Document excerpt ->
————

I spent a few days trying to cram containers into our HAProxy Jenkins setup. The more I looked at it, the more obvious it became that I had to replace our components with more natural fits.

Jenkins was the first thing to go, replaced with Travis. Since Jenkins is self-hosted, it’s either over-provisioned and wasting money, slammed and blocking productivity, or just another thing you must manage autoscaling for. Travis is a much better fit for high-velocity engineering teams because it handles the scaling - when you’re not asking it to do anything, it’s not doing anything. And when you’re asking it to do many things, it scales up and does many things. Not to mention that a Travis file is also a lot easier to understand than a Jenkins file, just for the syntax.

Building container images allows the teams to explain the complexities of their codebase locally and to fully control how their applications are built and run. So, we built a container image using Travis but still needed a way to run it.

Amazon ECS & Fargate

There are several options for that - the aforementioned Kubernetes, a couple of other bad attempts at solving the problem, then a whole lot of nothing, and then Amazon ECS (Elastic Container Service).

I like to present ECS as Kubernetes, but built with AWS primitives - the services we know and love and have been using for years, like Elastic Load Balancer, Route 53 for DNS, etc. In this setup, ELB is used to route requests to your containers, and Route 53 is used for service discovery. It’s all of the things we use for other normal projects, legacy projects, just used slightly in a different way.

And then there is Fargate, which, for lack of a better definition, is a serverless flavor of ECS.

It lets you run containers without explicitly declaring how many workers you have, how big they are, how many machines there are. If you say “I want to run containers, here’s an image, give me 10 instances of it”, you get 10 instances of it.

You have no idea where they’re running, which is slightly scary, but it’s also awesome because it’s one less thing to worry about. You get to forget about where it’s going to run, about cluster capacity, you get to spin up 10x and spin down in the middle of the night, and not have to care.

I’m not an expert on Kubernetes. From what I know, it makes it easy to start building a massively distributed system and very painful to maintain it in production. I dislike the kitchen sink approach, and from what I’ve heard from people who do it on a massive scale, you need the human resources to run a data center before you consider Kubernetes for production use.

I may be 100% wrong, but so far, I haven’t been successfully convinced.

CloudFormation

I should note that the console supporting both classic vanilla ECS and Fargate is very confusing, and it’s safe to say you cannot successfully iterate using the console.

Luckily, you don’t have to since you can just use Amazon’s CloudFormation. CloudFormation is infrastructure as code, declarative creation and management of AWS resources.

In our setup, CloudFormation lets us deploy the basic shared stack for all our Amazon accounts. VPCs, subnets, gateways, firewall rules, load balancers, and DNS zones are all in one template. If we decide we need another zone (in addition to our production zone, test zone, and dev zone), we just create a fourth account and roll that template out.

————

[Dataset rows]

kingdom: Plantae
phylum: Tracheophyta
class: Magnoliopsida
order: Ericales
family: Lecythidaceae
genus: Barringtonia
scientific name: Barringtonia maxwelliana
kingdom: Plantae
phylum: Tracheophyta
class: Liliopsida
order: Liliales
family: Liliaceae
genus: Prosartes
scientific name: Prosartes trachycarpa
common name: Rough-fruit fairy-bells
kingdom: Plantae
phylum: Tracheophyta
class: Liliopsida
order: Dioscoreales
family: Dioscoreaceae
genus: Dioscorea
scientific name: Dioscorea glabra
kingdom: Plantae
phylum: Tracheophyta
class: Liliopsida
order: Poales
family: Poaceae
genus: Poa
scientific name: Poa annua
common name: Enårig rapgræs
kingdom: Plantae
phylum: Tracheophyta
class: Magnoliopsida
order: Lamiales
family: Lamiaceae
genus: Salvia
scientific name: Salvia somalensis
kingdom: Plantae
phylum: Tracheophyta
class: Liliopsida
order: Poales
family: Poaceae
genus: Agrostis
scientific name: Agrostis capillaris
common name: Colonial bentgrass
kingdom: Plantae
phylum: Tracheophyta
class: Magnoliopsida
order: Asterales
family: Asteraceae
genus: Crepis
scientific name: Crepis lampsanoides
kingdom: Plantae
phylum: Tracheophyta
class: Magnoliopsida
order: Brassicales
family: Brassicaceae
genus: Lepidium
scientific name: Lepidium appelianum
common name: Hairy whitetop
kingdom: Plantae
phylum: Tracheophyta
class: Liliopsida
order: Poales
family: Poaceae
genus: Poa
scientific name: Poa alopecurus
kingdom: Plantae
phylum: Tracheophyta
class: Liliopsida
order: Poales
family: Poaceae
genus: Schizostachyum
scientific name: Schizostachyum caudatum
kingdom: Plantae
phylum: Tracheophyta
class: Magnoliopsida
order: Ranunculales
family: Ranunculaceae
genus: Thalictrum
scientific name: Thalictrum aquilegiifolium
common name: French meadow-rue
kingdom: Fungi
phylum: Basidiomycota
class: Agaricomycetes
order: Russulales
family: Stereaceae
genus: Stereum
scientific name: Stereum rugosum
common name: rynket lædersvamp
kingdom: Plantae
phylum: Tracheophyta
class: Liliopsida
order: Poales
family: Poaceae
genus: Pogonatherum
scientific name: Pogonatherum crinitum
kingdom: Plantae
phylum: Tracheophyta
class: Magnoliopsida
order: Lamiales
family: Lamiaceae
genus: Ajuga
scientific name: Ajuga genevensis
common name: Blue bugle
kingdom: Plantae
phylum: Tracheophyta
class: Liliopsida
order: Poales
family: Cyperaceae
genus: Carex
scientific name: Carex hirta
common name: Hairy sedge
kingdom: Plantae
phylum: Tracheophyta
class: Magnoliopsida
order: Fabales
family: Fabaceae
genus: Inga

————

Required actions ->
**a.** Translate this sentence from the container deployment excerpt into Spanish: "CloudFormation is infrastructure as code, declarative creation and management of AWS resources."
**b.** Update the records, everything from the first line down to the line containing "genus: Dioscorea", so that "phylum" becomes "division". Leave all else unchanged and return only those lines.

Responses to the exercise ->
**a.** CloudFormation es infraestructura como código, creación y gestión declarativas de recursos de AWS.

**b.**
kingdom: Plantae
division: Tracheophyta
class: Magnoliopsida
order: Ericales
family: Lecythidaceae
genus: Barringtonia
scientific name: Barringtonia maxwelliana
kingdom: Plantae
division: Tracheophyta
class: Liliopsida
order: Liliales
family: Liliaceae
genus: Prosartes
scientific name: Prosartes trachycarpa
common name: Rough-fruit fairy-bells
kingdom: Plantae
division: Tracheophyta
class: Liliopsida
order: Dioscoreales
family: Dioscoreaceae
genus: Dioscorea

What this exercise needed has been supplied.